AHS Game Dev Club

Software Rendering

One method of drawing images to a screen is through software rendering. With this method, each pixel is individually set and calculated by the CPU. This means that all rotations, scaling, and translations, along with lighting, and other features need to be done pixel by pixel. As a result, software rendering is much less popular in the games industry because it is extremely slow due to the CPU. However, the PyGame library uses it, and it works amazingly for small games!

In the past, games were made with software rendering such as Doom! The 3D calculations were done on each block and each pixel. Quite an impressive feat!

Hardware Rendering

But now most complex applications use hardware for rendering! This utilizes the GPU and graphics drivers to do most of the heavy lifting.

Graphics APIs

Each computer and graphics driver is different, and thus the graphics driver manufacturer (i.e. NVIDIA) defines rendering to the screen. Regardless, they all use the same commands to draw objects to the screen. Most Windows computers use DirectX, Mac users use Metal, and APIs such as Vulkan and OpenGL are made to be cross-platform, meaning that they can run on most operating systems.

Vertex Buffers

The GPU also has memory, where you can store data, which can be positions, colors, texture coordinates, normals, etc.

The first step in rendering is to tell the GPU what to draw. This is done by specifying data in buffers, and telling the GPU to use that buffer to render. A Vertex Buffer (VBO) stores each individual vertex to be drawn (position, color, texture coordinates, etc). A set of vertices can create a "primitive" shape that the GPU can draw. So for example, a triangle (the most used primitive) requires 3 vertices.

Meshes

Triangles are used to construct almost everything. For example, a rectangle can be constructed from 2 triangles next to each other! A cube needs 12 triangles (2 triangles per face x 6 faces)! A series of these primitives (almost always triangles) is known as a mesh, and it defines the shape. Check out these rabbit meshes with varying degrees of realism!

Shaders

Unfortunately, rendering is more complicated than just that. The GPU itself does not know what to do with the data from the vertex buffers. Special programs called "Shaders" run on the GPU taking in that data, and telling the GPU what to do with it (i.e. drawing to the screen).

Shaders can also take in "parameters" (uniforms in OpenGL) that can alter the output of the shader.

Vertex Shaders

Vertex shaders are relatively simple. They convert the vertices (usually position with other data) to screen coordinates which are usually -1 to 1 in both dimensions. Take a look at the example below.

Depending on the screen resolution, the triangle will look differently, because the coordinates are normalized.

Fragment Shaders

Fragment shaders run per pixel on screen. They take in the interpolated output of the vertex shader (position & normals for lighting calculations, texture coordinates for textures, etc). Through lighting or any other calculations, the color of the pixel can be outputted, and the vertex will be drawn to the screen.

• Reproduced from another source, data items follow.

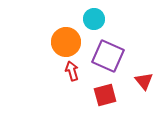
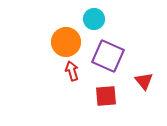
red square: moved 1 px right, 1 px down; rotated 10 degrees clockwise
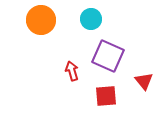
cyan circle: moved 3 px left
orange circle: moved 25 px left, 22 px up
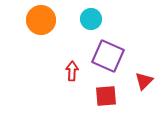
red arrow: rotated 18 degrees clockwise
red triangle: rotated 24 degrees clockwise
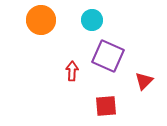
cyan circle: moved 1 px right, 1 px down
red square: moved 10 px down
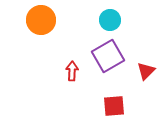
cyan circle: moved 18 px right
purple square: rotated 36 degrees clockwise
red triangle: moved 2 px right, 10 px up
red square: moved 8 px right
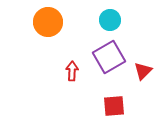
orange circle: moved 7 px right, 2 px down
purple square: moved 1 px right, 1 px down
red triangle: moved 3 px left
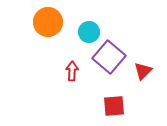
cyan circle: moved 21 px left, 12 px down
purple square: rotated 20 degrees counterclockwise
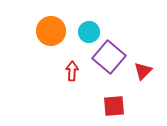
orange circle: moved 3 px right, 9 px down
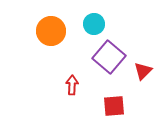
cyan circle: moved 5 px right, 8 px up
red arrow: moved 14 px down
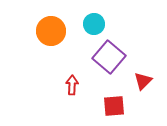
red triangle: moved 10 px down
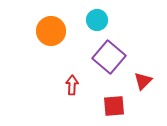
cyan circle: moved 3 px right, 4 px up
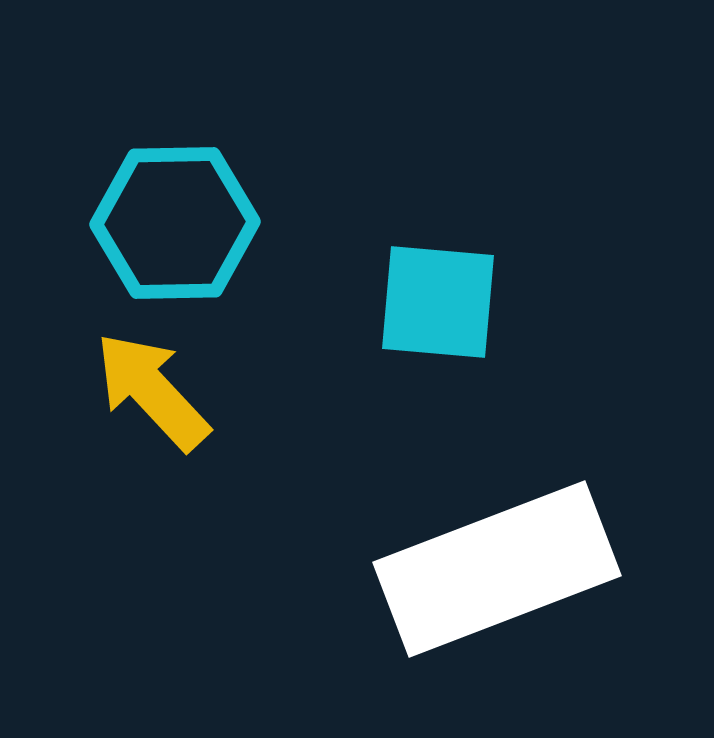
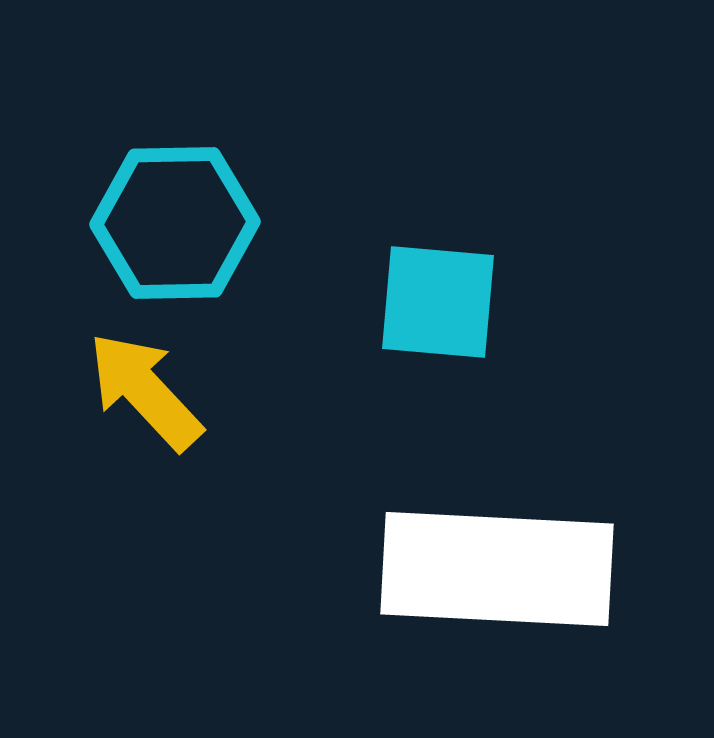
yellow arrow: moved 7 px left
white rectangle: rotated 24 degrees clockwise
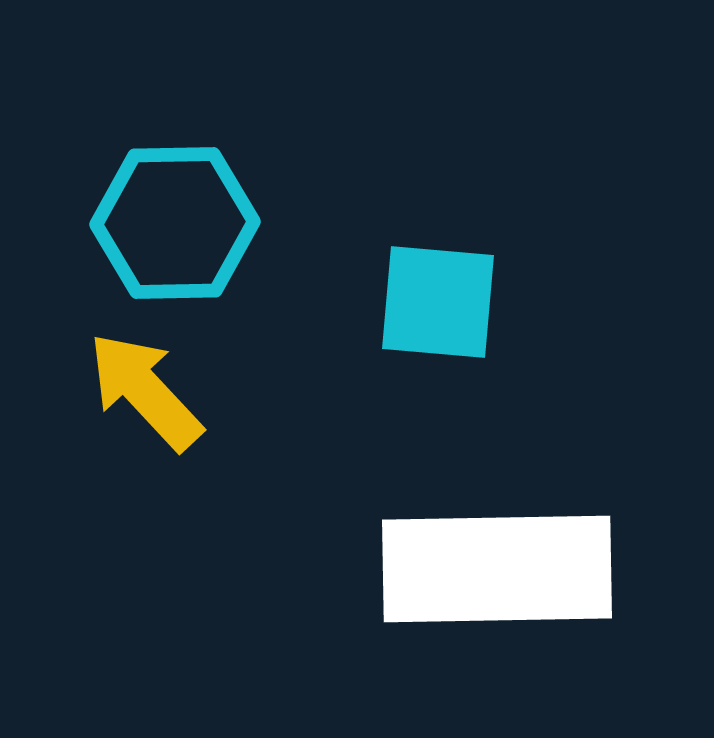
white rectangle: rotated 4 degrees counterclockwise
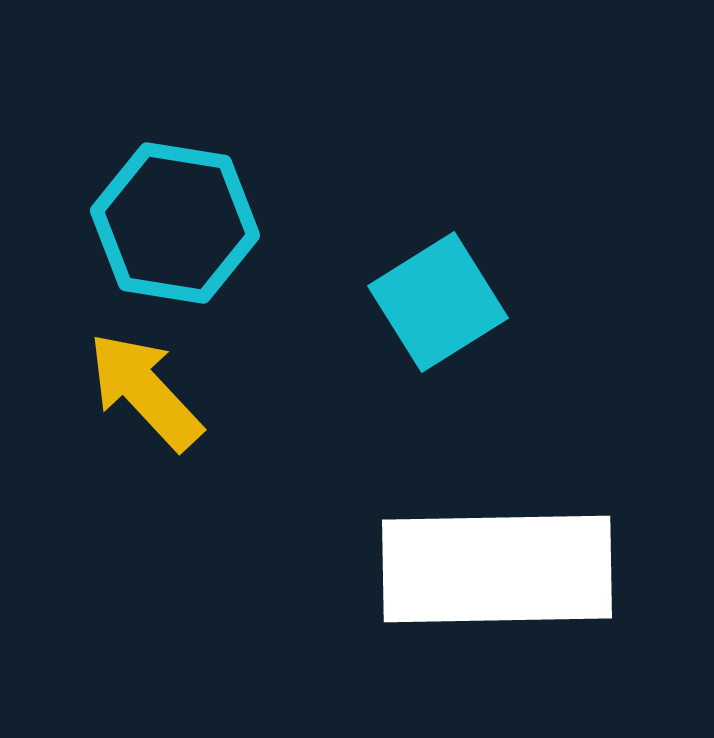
cyan hexagon: rotated 10 degrees clockwise
cyan square: rotated 37 degrees counterclockwise
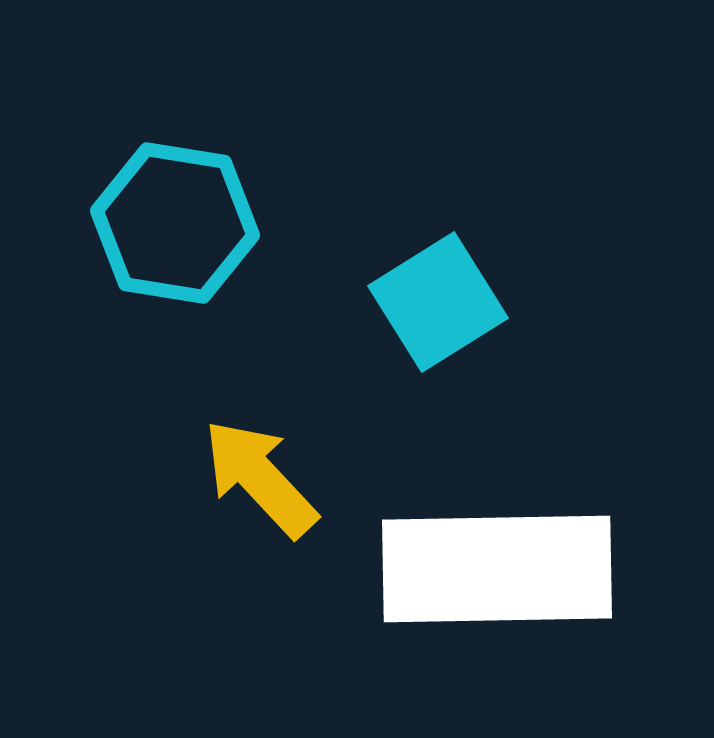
yellow arrow: moved 115 px right, 87 px down
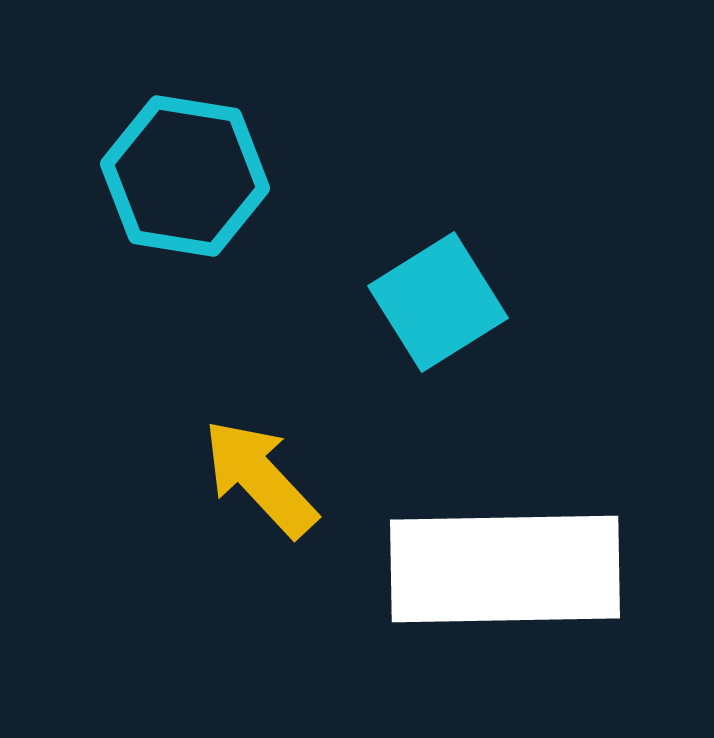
cyan hexagon: moved 10 px right, 47 px up
white rectangle: moved 8 px right
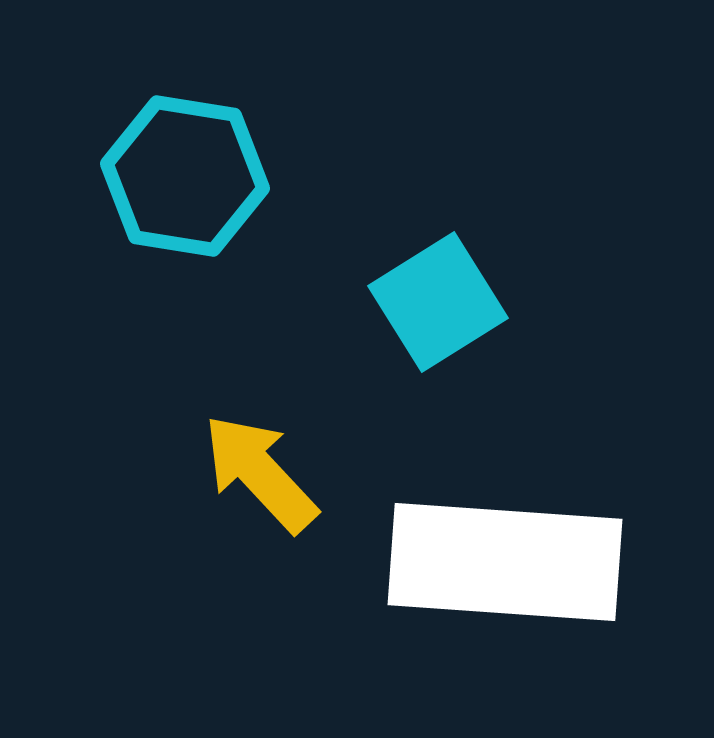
yellow arrow: moved 5 px up
white rectangle: moved 7 px up; rotated 5 degrees clockwise
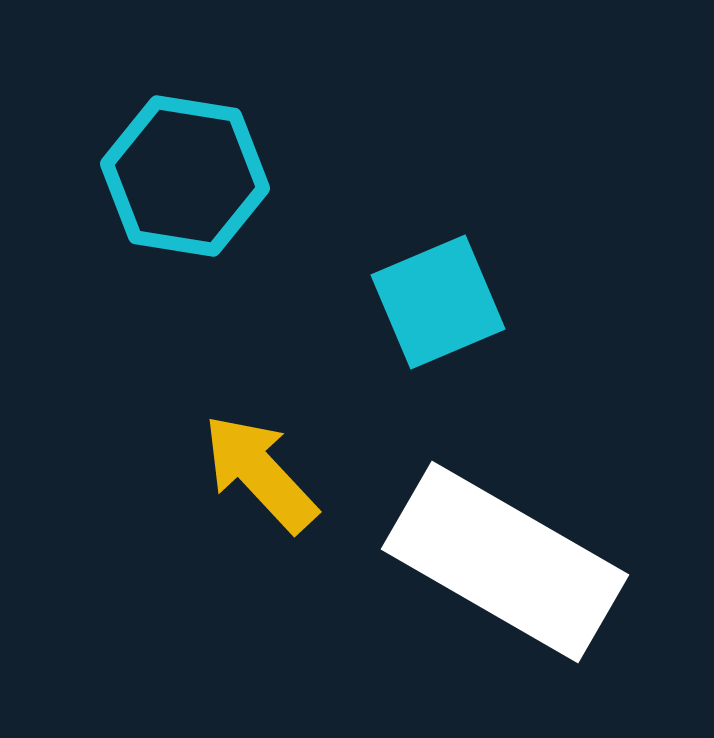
cyan square: rotated 9 degrees clockwise
white rectangle: rotated 26 degrees clockwise
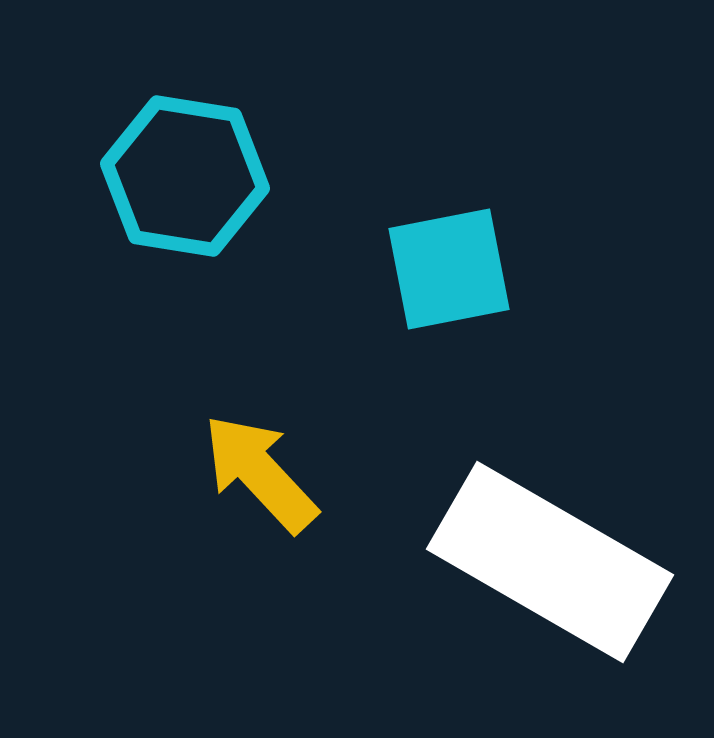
cyan square: moved 11 px right, 33 px up; rotated 12 degrees clockwise
white rectangle: moved 45 px right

Textures & Texture Coordinates

To draw a texture (image) in 3D graphics, the texture must be first loaded from the CPU memory and stored in the GPU memory as a texture.

In the Vertex Buffer, the coordinates of the texture must be specified per vertex. However the value must be normalized from (0-1), meaning that the top right pixel would be (1, 1) and the bottom left (0, 0) in OpenGL as seen below.

The fragment shader can be supplied with a handle to the texture in GPU memory, and using the interpolated texture coordinates, a pixel by pixel texture can be drawn.

Rendering Techniques

Batch Rendering

If the mesh type is the same (all textures, all cubes, all circles etc), it is much more efficient to render all of the meshes in 1 draw call than to render each of them individually. As a result, 1 large mesh (batch) is created to store all of the smaller meshes, and rendered each frame in 1 draw call! Extremely efficient for voxel engines (like Minecraft) or 2D games (all 2D textures)!

Cameras & Projections

At its core, graphics programming is just using math (matrices and vectors) to manipulate and render data on screen. Thus to represent a world, there are 2 types of projections: the simple 2D orthographic projection, and the 3D perspective projection.

As in the image, the perspective projection draws things that are farther away smaller, while orthographic projections completely ignore depth and the 3D look.

The camera position, and look at matrix must also be defined (Don't worry about this! This is linear algebra which you will likely encounter at university)! With all of this, a projection matrix is created (for orthographic vs perspective) and a view matrix is created (for camera positions, angles, etc)

VSync

Most computers have a fixed refresh rate (typically running at 60 frames / second), meaning that the game does not need to render at high FPS such as 100. Therefore, by enabling VSync, the game will by default synchronize with the video / screen at that fixed FPS.

Final Thoughts

Graphics programming is a completely separate field from pure game programming. Yet, it can be extremely rewarding to see cool 3D lighting in scenes that you programmed from scratch!

If you are ever interested in learning 3D graphics, OpenGL is highly recommend for beginners. This webiste Learn OpenGL does a marvelous job at teaching OpenGL and core graphics fundamentals, with projects and scenes that look extremely realistic!